Coraz więcej osób posiada w swoim portfelu kartę zbliżeniową. Banki zastępują bowiem nimi starsze karty. Zdarza się jednak, że nowa technologia płatności powoduje wiele obaw. Gdy zgubimy taką kartę, ktoś może jej bez problemu użyć. W przypadku płatności do kwoty 50 zł nie jest bowiem wymagany PIN. Co może więc zrobić osoba, która obawia się funkcji zbliżeniowej w swojej karcie?
Pierwsze, najbardziej drastyczne rozwiązanie, to poproszenie banku o wyłączenie możliwości dokonywania płatności zbliżeniowych daną kartą. Niestety obecnie niewiele banków zrealizuje taką dyspozycję. Niedługo powinno to się jednak zmienić, gdyż Komisja Nadzoru Finansowego zasugerowała bankom, że powinny wprowadzić taką opcję. Wskazała również, że klienci powinni móc włączyć ograniczenie polegające na tym, że transakcje zbliżeniowe dokonywane ich kartą wymagają podania PINu.

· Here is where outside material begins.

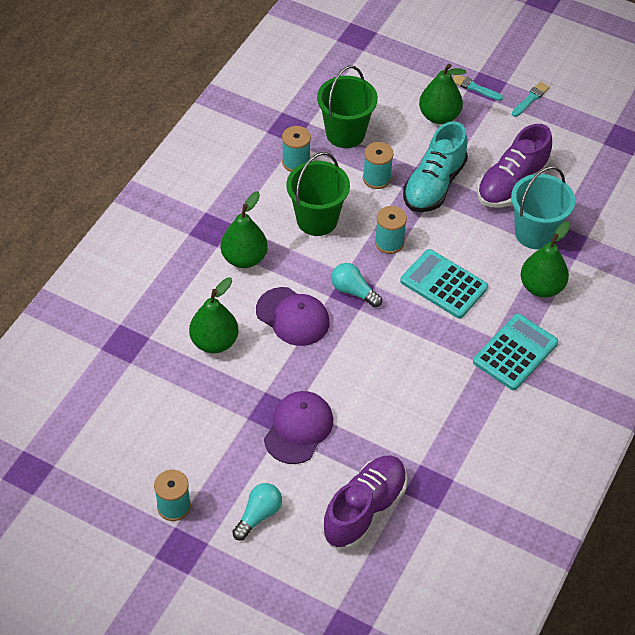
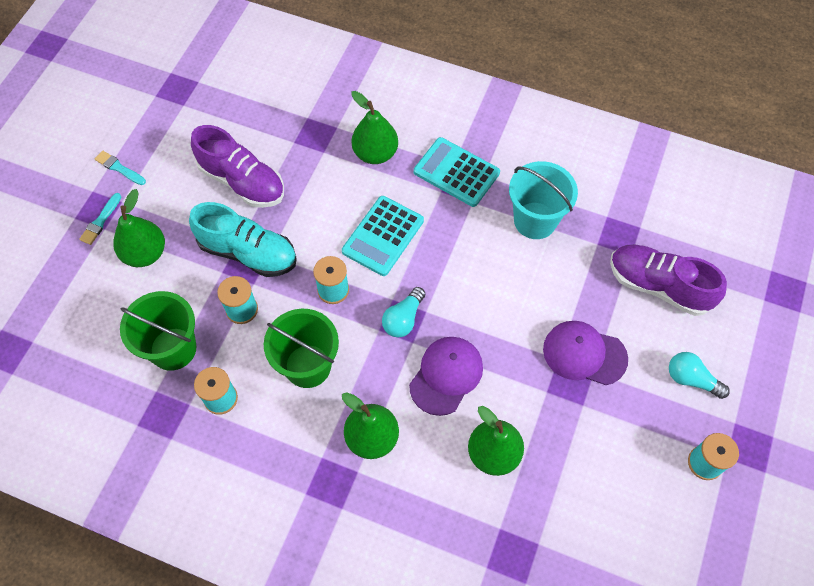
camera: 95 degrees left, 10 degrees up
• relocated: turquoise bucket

Inna możliwość to wykupienie w banku specjalnego ubezpieczenia. Chroni ono przed skutkami nieautoryzowanych transakcji na karcie do kwoty 150 euro. Przy obecnym kursie maksymalna strata posiadacza karty wynosi więc ok. 650 zł – tak wynika bowiem z Ustawy o usługach płatniczych. Dodatkowe ubezpieczenie karty pokrywa więc tą część strat. Jest jednak pewien wyjątek. Wspomniany limit odpowiedzialności klienta do 150 euro nie obowiązuje, jeśli do nieautoryzowanej płatności dojdzie np. w wyniku rażącego niedbalstwa posiadacza karty. Oznacza to, że nie należy np. zapisywać PINu na karcie, czy przechowywać jej w taki sposób, że każdy może mieć do niej dostęp. Trzeba też niezwłocznie informować bank o jej utracie. W przeciwnym wypadku możemy zostać bowiem obciążeni całą kwotą strat.

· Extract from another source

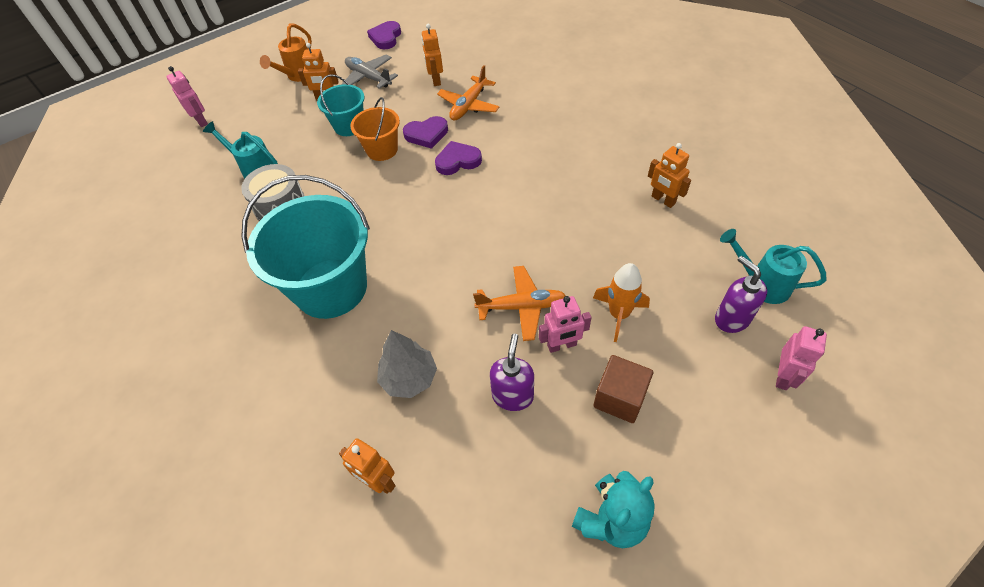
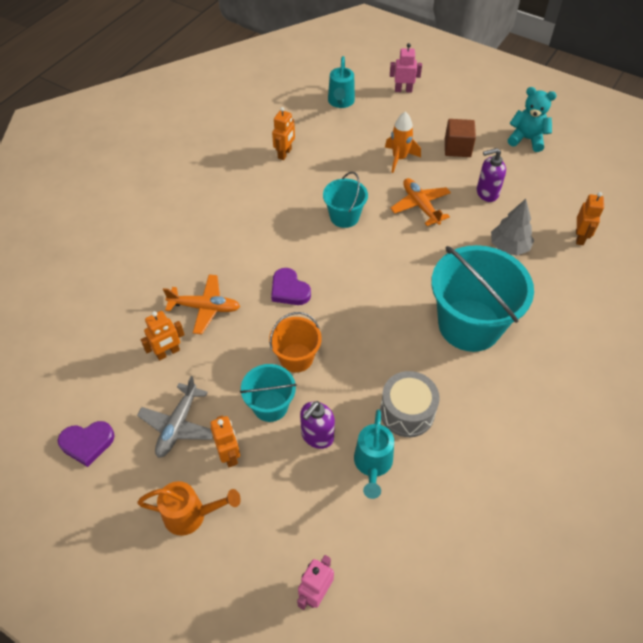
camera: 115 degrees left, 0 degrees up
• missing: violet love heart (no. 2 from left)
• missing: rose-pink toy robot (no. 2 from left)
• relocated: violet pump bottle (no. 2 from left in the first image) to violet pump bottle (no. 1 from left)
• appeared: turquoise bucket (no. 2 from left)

Jest także trzecie rozwiązanie poprawiające bezpieczeństwo posiadaczy kart zbliżeniowych. Chodzi o powiadomienia o dokonywanych operacjach. Usługa polega na tym, że po wykonaniu każdej, lub wybranych rodzajów, operacji bank wysyła do klienta smsa lub e-maila. Standardowo gdy zgubimy kartę, to przez długi czas możemy się nie zorientować, że ktoś z niej korzysta. Straty mogą wiec być duże. Dzięki powiadomieniom, już po pierwszej nieautoryzowanej transakcji, będziemy wiedzieli, że musimy szybko zastrzec naszą kartę.